Sri Aurobindo was born on August 15, 1872, in Calcutta, India. His father, an anglicized Indian doctor prejudiced against Indian culture, sent his children to study in England. Hence, from the age of seven to twenty Sri Aurobindo studied at St. Paul's School and Cambridge University. During those thirteen years he received a thorough grounding in Western literature and civilization, receiving recognition as a brilliant scholar of Greek and Latin, as well as an accomplished poet. Returning to India in 1893, he taught at Baroda College, then became leader of an extremist political party striving to drive the British out of India. Through his revolutionary writing and oratory, he gained notoriety as "the most dangerous man in India." Arrested for conspiracy in May, 1908, he spent a year in prison. Though the British Government tried to convict him, he was acquitted and released in May 1909. His political activism continued, as did police harassment. His political career ended suddenly. Following what he called an inner command, he took refuge in the French Province of Pondicherry, arriving there on April 4, 1910. As his political life ended, his work of transformation of human nature began.

Sri Aurobindo achieved two major spiritual realizations during his public life-the experience of nirvana (the transcendent reality beyond name and form), and the experience of cosmic consciousness (the immanent Divine living in all forms). These experiences became the springboard for a new state of consciousness which, he claimed, sought liberation and unity not only in the hereafter, but on the earth-in the physical body. This state, which he called the supramental, was the next evolutionary stage-a stage in which all beings will possess a divine knowledge and power capable of transforming matter.

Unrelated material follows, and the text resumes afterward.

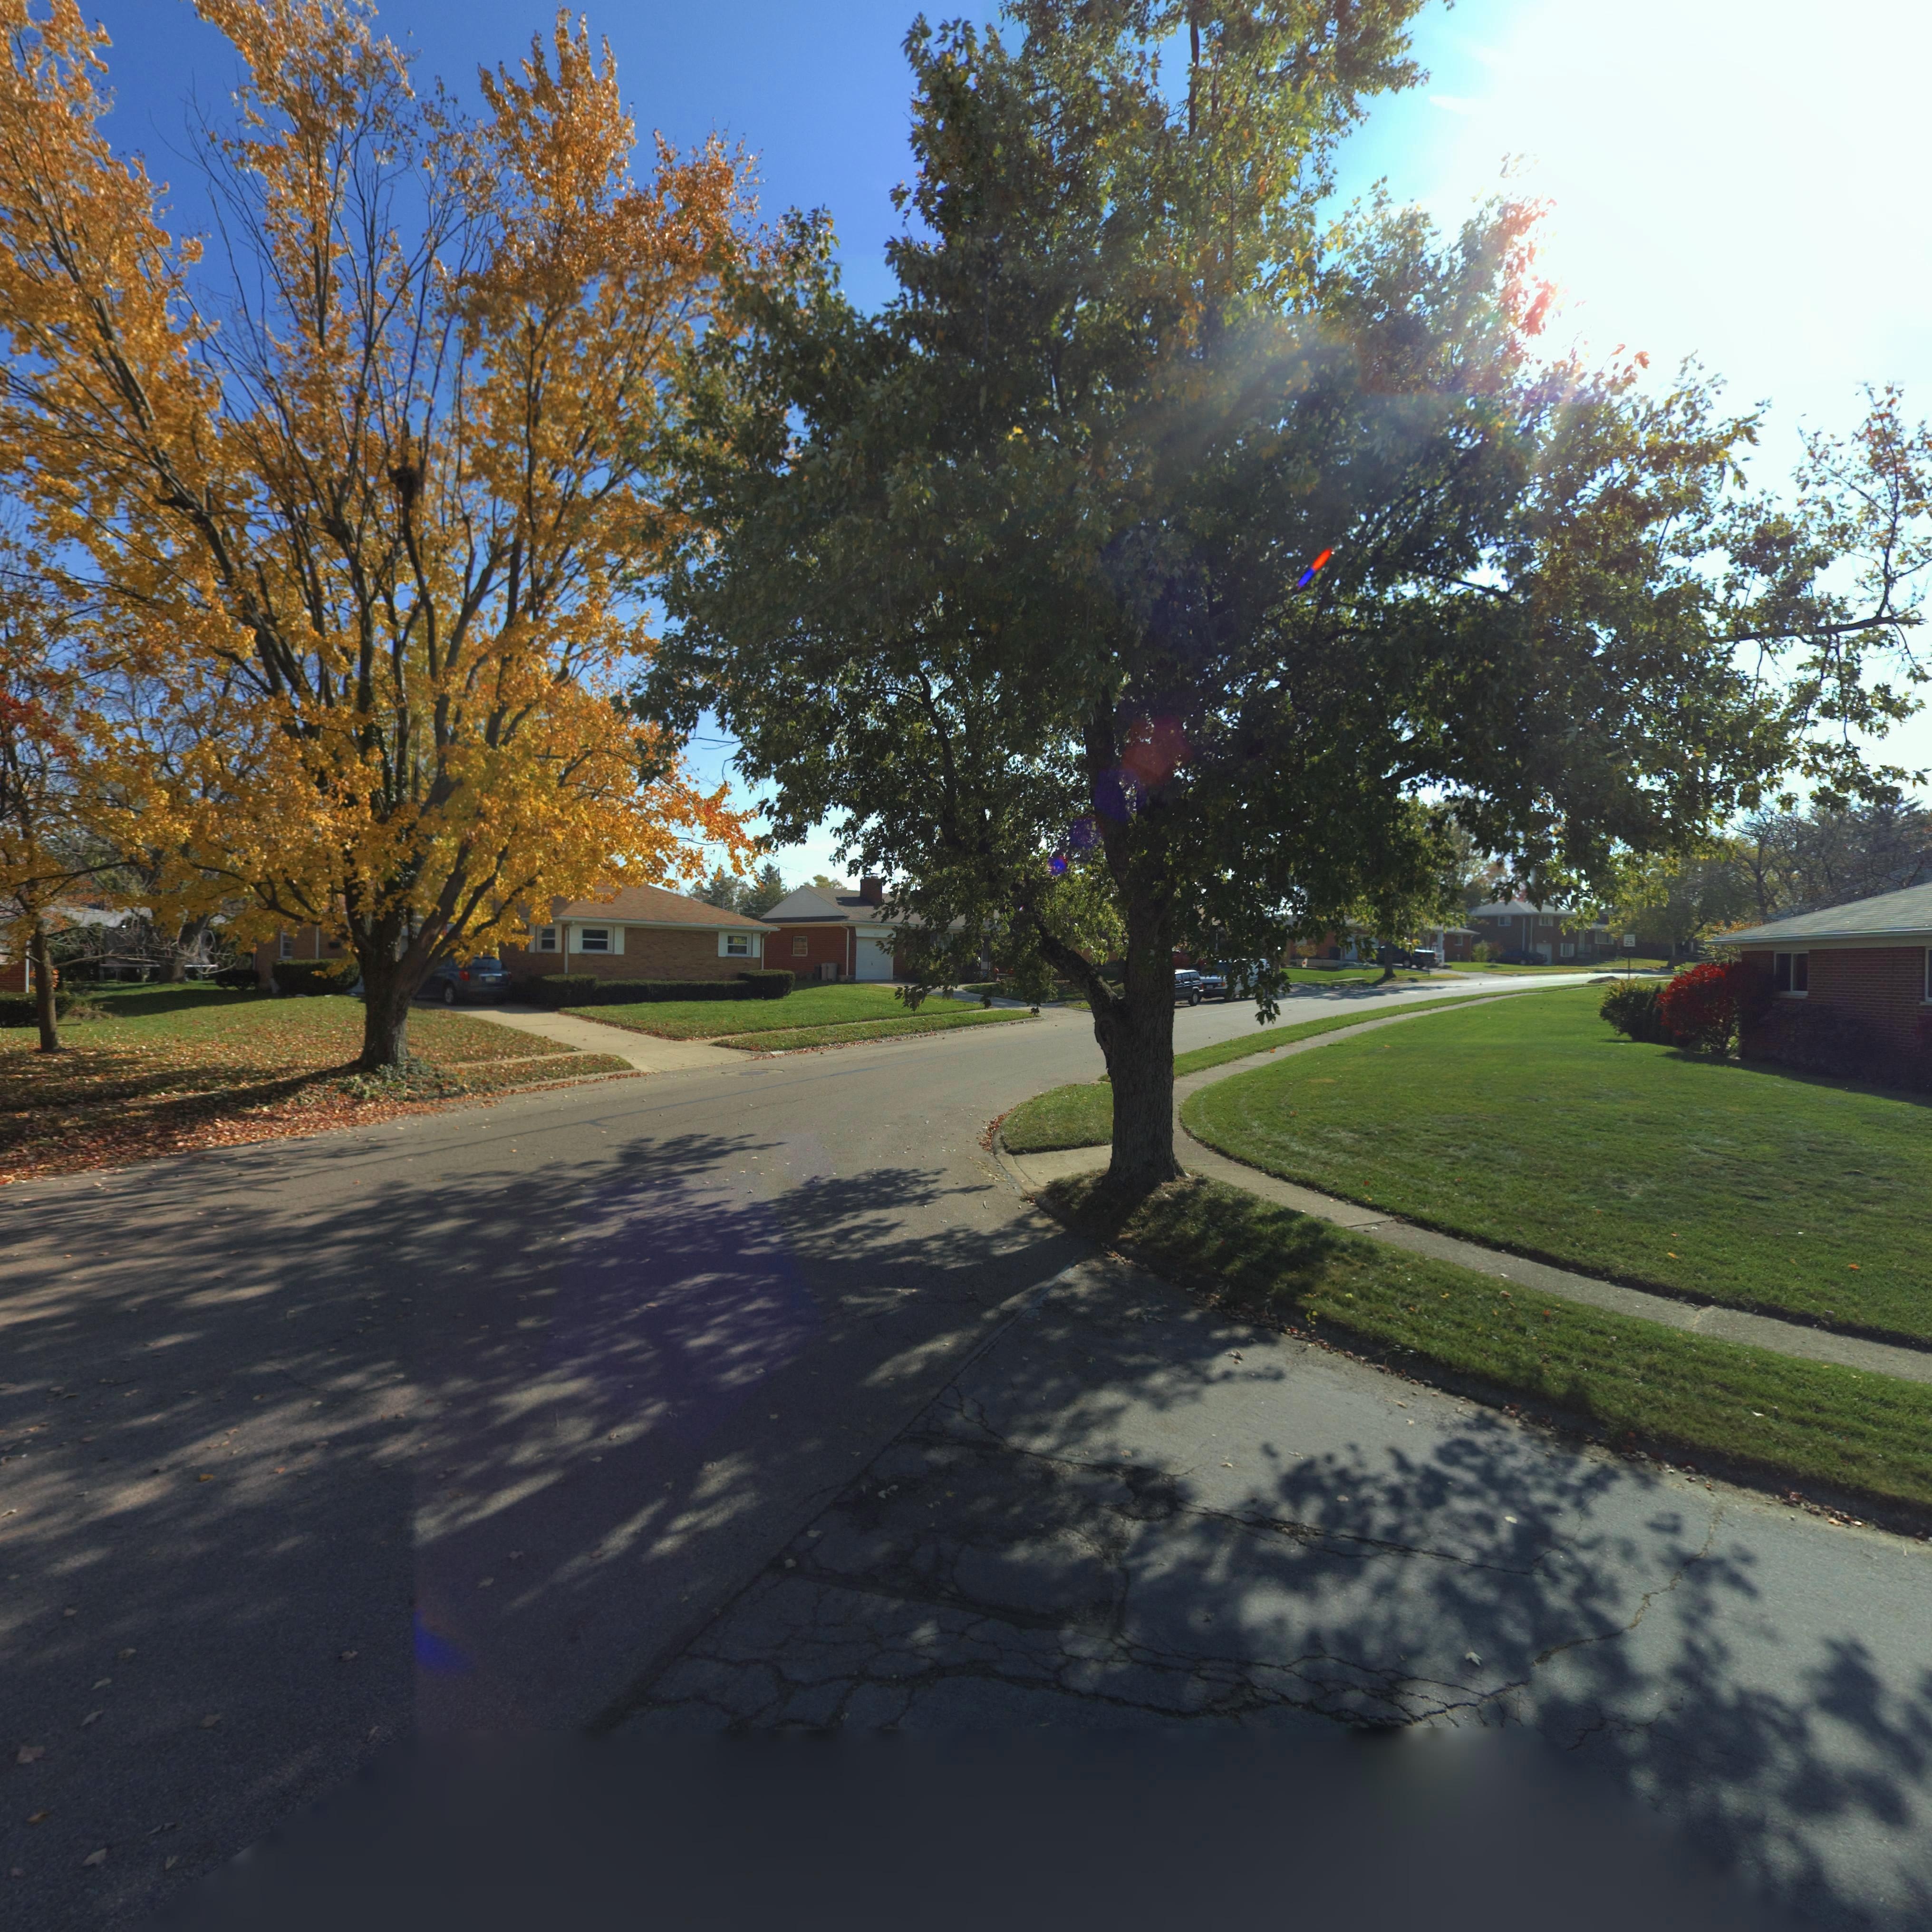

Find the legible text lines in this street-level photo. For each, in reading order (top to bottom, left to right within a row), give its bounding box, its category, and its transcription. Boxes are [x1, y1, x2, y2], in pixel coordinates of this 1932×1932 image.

[1623, 939, 1635, 947] StreetNumber: 25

For the next forty years, Sri Aurobindo explored this work of transformation with his spiritual partner, the Mother.

Mother was born in Paris on February 21, 1878, and named Mirra Alfassa. She became aware of her deep and profound mission at the tender age of five. Later, between ages eleven and thirteen, psychic/spiritual experiences revealed her future: Many years before meeting Sri Aurobindo physically, she met him often in dreams, calling him "Krishna."

Gifted in mathematics, music and painting, Mirra befriended many of the great, contemporary Impressionist painters-Moreau, Rodin, Monet, before meeting Sri Aurobindo. She also studied the occult in Algeria with a Polish adept named Theon and his French wife, Alma. Study of supra-physical planes of consciousness led to her great spiritual ideal-the bringing of Divine Consciousness into matter. In 1914, Mirra visited Pondicherry with her husband, Paul Richard. Upon meeting Sri Aurobindo, she instantly recognized him as the "Krishna" of her dreams, and returned to Pondicherry on April 24, 1920 to begin their collaboration. After Sri Aurobindo's death in 1950, she continued their exploration of the "yoga of the cells"-a yoga leading to the total transformation of the body.

These spiritual explorers have given us a new paradigm for a greater psychology: This paradigm does not ignore the human physical or psychological nature, however, it goes beyond the egocentric focus of modern depth psychology as well as the etheric spiritualities which negate the possibility of transformation on earth. Even in the midst of his revolutionary thrust to free India from British rule, Sri Aurobindo turned to yoga for a greater knowledge and power, to transform this world.